• [EXERCISE INSTRUCTIONS] Copy word for word the lines in the records below, starting at the line with "background:#fff;border:1px solid #c9c9c9;z-index:2;" and ending at the line with "11px 5px; color:#84cc16;". Skip the pictures.

--- ENTRIES SUPPLIED Enclosed Below ---

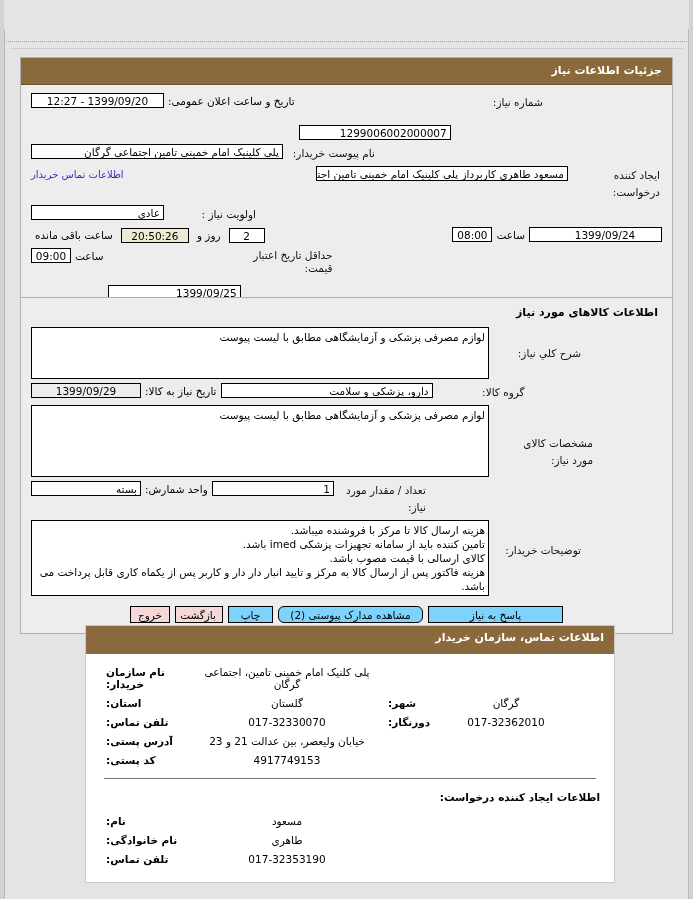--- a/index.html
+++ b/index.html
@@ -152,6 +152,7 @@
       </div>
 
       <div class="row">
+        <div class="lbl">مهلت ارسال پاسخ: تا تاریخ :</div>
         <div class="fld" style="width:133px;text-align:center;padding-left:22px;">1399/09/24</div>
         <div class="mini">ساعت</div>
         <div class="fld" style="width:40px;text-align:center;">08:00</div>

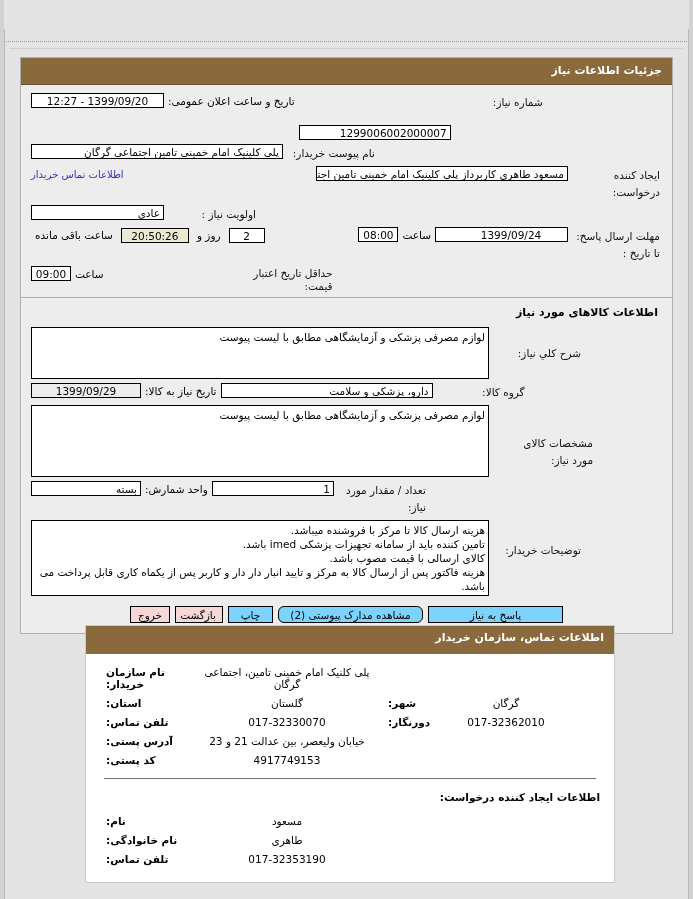--- a/index.html
+++ b/index.html
@@ -79,7 +79,7 @@
     background:#fff;border:1px solid #c9c9c9;z-index:2;
   }
   .card-head{
-    background:#8a6a3d;color:#fff;height:28px;line-height:24px;padding:0 10px;
+    background:#8a6a3d;color:#fff;height:20px;line-height:24px;padding:0 10px;
     font-size:11px;font-weight:bold;text-align:right;
   }
   .card-body{padding:12px 14px 10px 14px;background:#fff;}

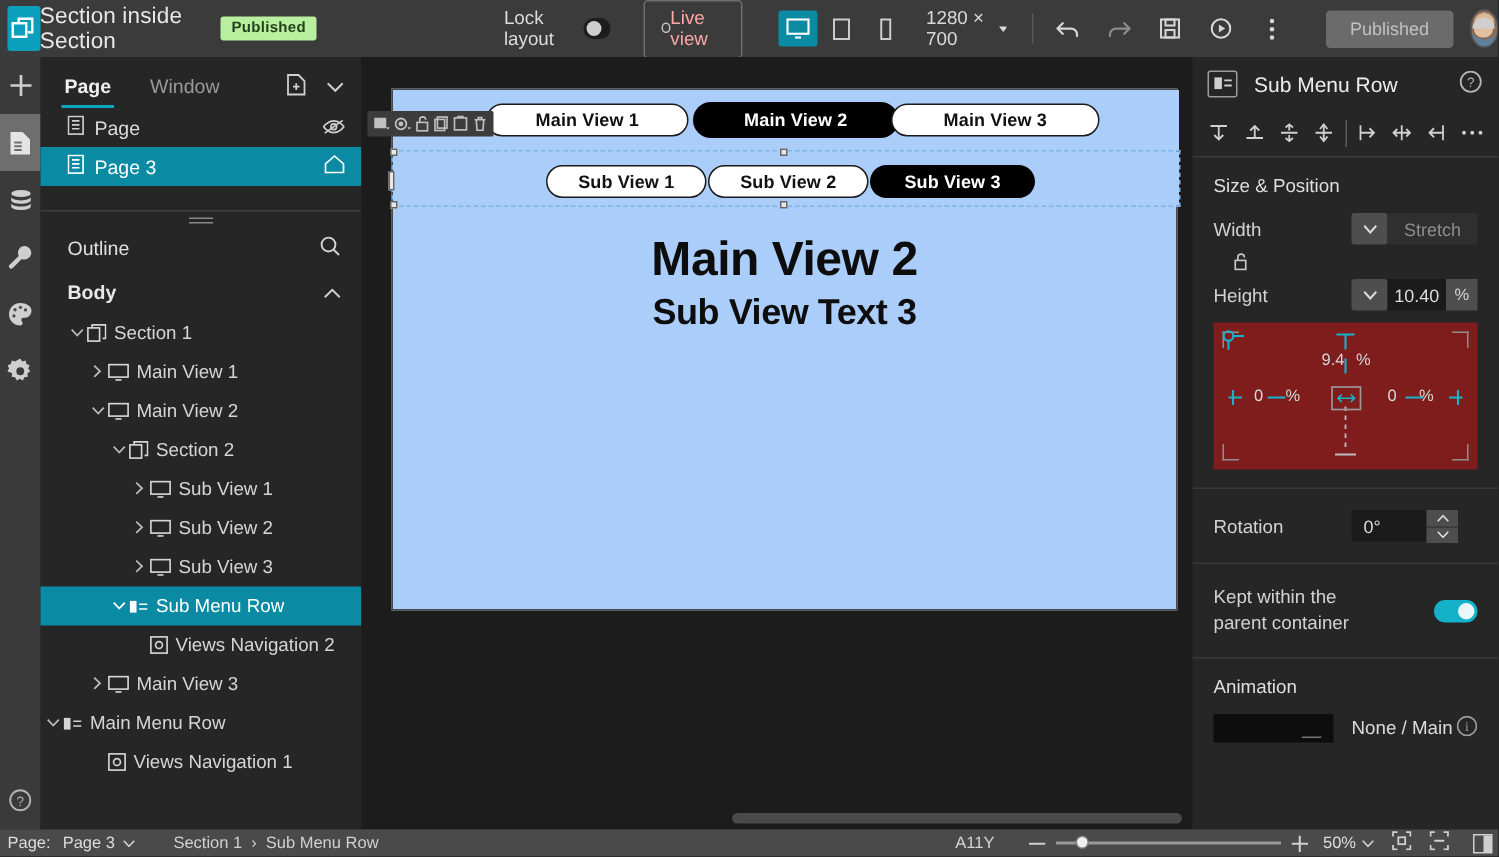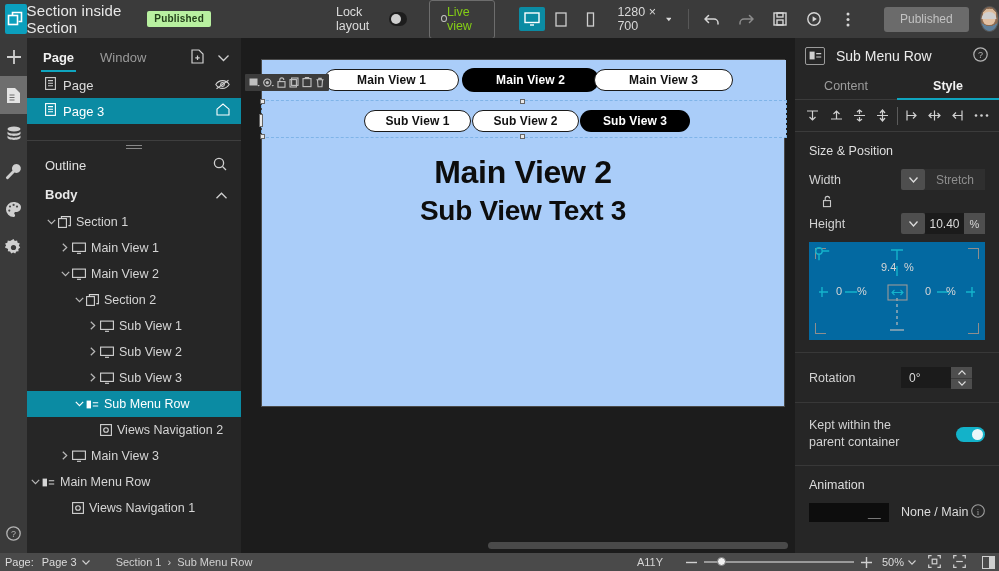--- a/index.html
+++ b/index.html
@@ -26,7 +26,7 @@
   .switch{ width:27px; height:14px; border-radius:8px; background:#1d1d1d; position:relative; }
   .switch .knob{ position:absolute; left:2px; top:2px; width:10px;height:10px;border-radius:50%;background:#cfcfcf;}
   .liveview{ margin-left:22px; display:flex; align-items:center; gap:0;
-    border:1px solid #6d6d6d; border-radius:3px; padding:4px 11px 5px; color:#84cc16; font-size:12.5px;}
+    border:1px solid #6d6d6d; border-radius:3px; padding:4px 11px 5px; color:#fca5a5; font-size:12.5px;}
   .liveview .dot{ width:7px;height:7px;border-radius:50%;border:1px solid #c0c0c0;}
   .dev-group{ margin-left:24px; display:flex; align-items:center; gap:3px;}
   .dev-btn{ width:26px;height:24px; display:flex;align-items:center;justify-content:center; border-radius:2px;}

--- End of Enclosed ENTRIES SUPPLIED ---

• [RESPONSE TO THE TASK]
     background:#fff;border:1px solid #c9c9c9;z-index:2;
   }
   .card-head{
-    background:#8a6a3d;color:#fff;height:28px;line-height:24px;padding:0 10px;
+    background:#8a6a3d;color:#fff;height:20px;line-height:24px;padding:0 10px;
     font-size:11px;font-weight:bold;text-align:right;
   }
   .card-body{padding:12px 14px 10px 14px;background:#fff;}

--- a/index.html
+++ b/index.html
@@ -26,7 +26,7 @@
   .switch{ width:27px; height:14px; border-radius:8px; background:#1d1d1d; position:relative; }
   .switch .knob{ position:absolute; left:2px; top:2px; width:10px;height:10px;border-radius:50%;background:#cfcfcf;}
   .liveview{ margin-left:22px; display:flex; align-items:center; gap:0;
-    border:1px solid #6d6d6d; border-radius:3px; padding:4px 11px 5px; color:#84cc16; font-size:12.5px;}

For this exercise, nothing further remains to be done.